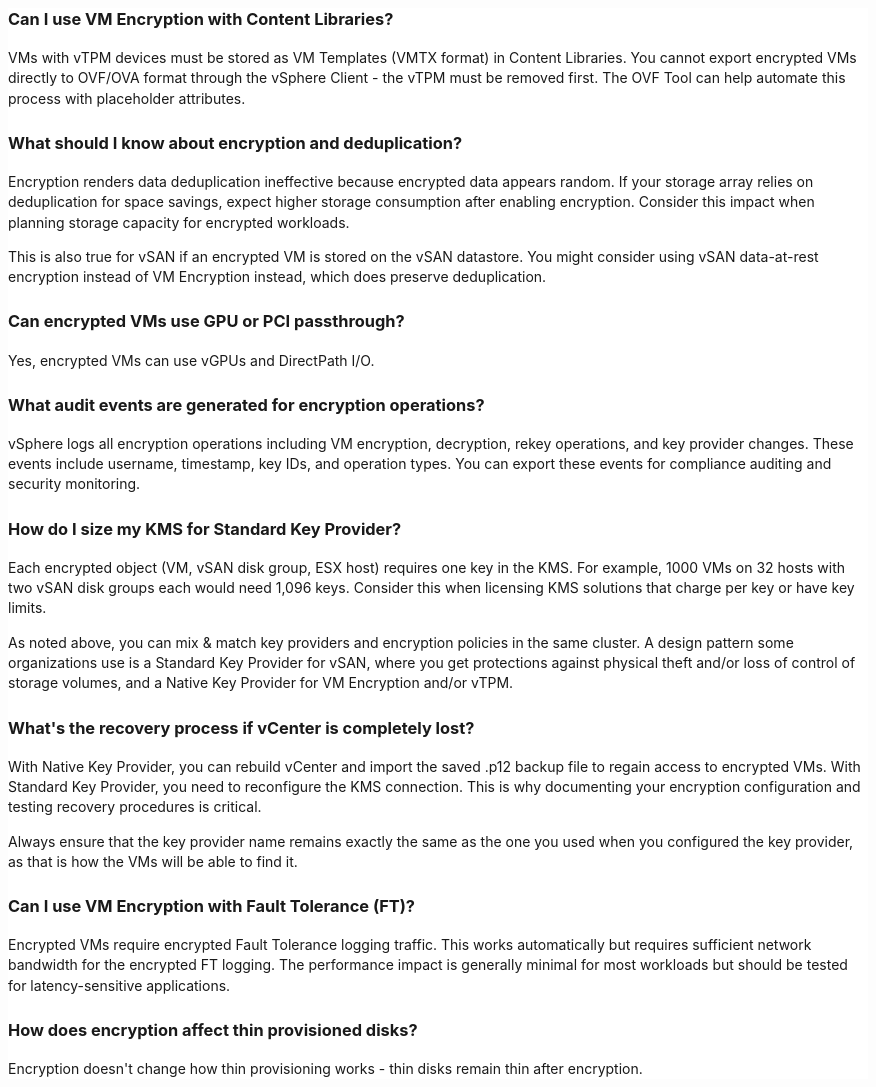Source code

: ### Can I use VM Encryption with Content Libraries?
VMs with vTPM devices must be stored as VM Templates (VMTX format) in Content Libraries. You cannot export encrypted VMs directly to OVF/OVA format through the vSphere Client - the vTPM must be removed first. The OVF Tool can help automate this process with placeholder attributes.

### What should I know about encryption and deduplication?
Encryption renders data deduplication ineffective because encrypted data appears random. If your storage array relies on deduplication for space savings, expect higher storage consumption after enabling encryption. Consider this impact when planning storage capacity for encrypted workloads.

This is also true for vSAN if an encrypted VM is stored on the vSAN datastore. You might consider using vSAN data-at-rest encryption instead of VM Encryption instead, which does preserve deduplication.

### Can encrypted VMs use GPU or PCI passthrough?
Yes, encrypted VMs can use vGPUs and DirectPath I/O.

### What audit events are generated for encryption operations?
vSphere logs all encryption operations including VM encryption, decryption, rekey operations, and key provider changes. These events include username, timestamp, key IDs, and operation types. You can export these events for compliance auditing and security monitoring.

### How do I size my KMS for Standard Key Provider?
Each encrypted object (VM, vSAN disk group, ESX host) requires one key in the KMS. For example, 1000 VMs on 32 hosts with two vSAN disk groups each would need 1,096 keys. Consider this when licensing KMS solutions that charge per key or have key limits.

As noted above, you can mix & match key providers and encryption policies in the same cluster. A design pattern some organizations use is a Standard Key Provider for vSAN, where you get protections against physical theft and/or loss of control of storage volumes, and a Native Key Provider for VM Encryption and/or vTPM.

### What's the recovery process if vCenter is completely lost?
With Native Key Provider, you can rebuild vCenter and import the saved .p12 backup file to regain access to encrypted VMs. With Standard Key Provider, you need to reconfigure the KMS connection. This is why documenting your encryption configuration and testing recovery procedures is critical.

Always ensure that the key provider name remains exactly the same as the one you used when you configured the key provider, as that is how the VMs will be able to find it.

### Can I use VM Encryption with Fault Tolerance (FT)?
Encrypted VMs require encrypted Fault Tolerance logging traffic. This works automatically but requires sufficient network bandwidth for the encrypted FT logging. The performance impact is generally minimal for most workloads but should be tested for latency-sensitive applications.

### How does encryption affect thin provisioned disks?
Encryption doesn't change how thin provisioning works - thin disks remain thin after encryption.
★ ★ ★ ★
WHAT TO WORK ON ->
Nothing but the exact text of the records should appear in your answer, with no pictures. Please write it out.

RESPONSE ->
Source code

: ### Can I use VM Encryption with Content Libraries?
VMs with vTPM devices must be stored as VM Templates (VMTX format) in Content Libraries. You cannot export encrypted VMs directly to OVF/OVA format through the vSphere Client - the vTPM must be removed first. The OVF Tool can help automate this process with placeholder attributes.

### What should I know about encryption and deduplication?
Encryption renders data deduplication ineffective because encrypted data appears random. If your storage array relies on deduplication for space savings, expect higher storage consumption after enabling encryption. Consider this impact when planning storage capacity for encrypted workloads.

This is also true for vSAN if an encrypted VM is stored on the vSAN datastore. You might consider using vSAN data-at-rest encryption instead of VM Encryption instead, which does preserve deduplication.

### Can encrypted VMs use GPU or PCI passthrough?
Yes, encrypted VMs can use vGPUs and DirectPath I/O.

### What audit events are generated for encryption operations?
vSphere logs all encryption operations including VM encryption, decryption, rekey operations, and key provider changes. These events include username, timestamp, key IDs, and operation types. You can export these events for compliance auditing and security monitoring.

### How do I size my KMS for Standard Key Provider?
Each encrypted object (VM, vSAN disk group, ESX host) requires one key in the KMS. For example, 1000 VMs on 32 hosts with two vSAN disk groups each would need 1,096 keys. Consider this when licensing KMS solutions that charge per key or have key limits.

As noted above, you can mix & match key providers and encryption policies in the same cluster. A design pattern some organizations use is a Standard Key Provider for vSAN, where you get protections against physical theft and/or loss of control of storage volumes, and a Native Key Provider for VM Encryption and/or vTPM.

### What's the recovery process if vCenter is completely lost?
With Native Key Provider, you can rebuild vCenter and import the saved .p12 backup file to regain access to encrypted VMs. With Standard Key Provider, you need to reconfigure the KMS connection. This is why documenting your encryption configuration and testing recovery procedures is critical.

Always ensure that the key provider name remains exactly the same as the one you used when you configured the key provider, as that is how the VMs will be able to find it.

### Can I use VM Encryption with Fault Tolerance (FT)?
Encrypted VMs require encrypted Fault Tolerance logging traffic. This works automatically but requires sufficient network bandwidth for the encrypted FT logging. The performance impact is generally minimal for most workloads but should be tested for latency-sensitive applications.

### How does encryption affect thin provisioned disks?
Encryption doesn't change how thin provisioning works - thin disks remain thin after encryption.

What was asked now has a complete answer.